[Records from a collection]
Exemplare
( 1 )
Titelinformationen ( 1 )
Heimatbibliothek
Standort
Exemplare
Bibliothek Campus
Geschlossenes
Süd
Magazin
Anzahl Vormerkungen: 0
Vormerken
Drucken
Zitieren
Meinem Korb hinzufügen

## PROBLEM DESCRIPTION
Rewrite the records above with "Magazin" swapped for "Lesesaal" wherever it occurs, keeping every other line as it stands.

## TASK ANSWER
Exemplare
( 1 )
Titelinformationen ( 1 )
Heimatbibliothek
Standort
Exemplare
Bibliothek Campus
Geschlossenes
Süd
Lesesaal
Anzahl Vormerkungen: 0
Vormerken
Drucken
Zitieren
Meinem Korb hinzufügen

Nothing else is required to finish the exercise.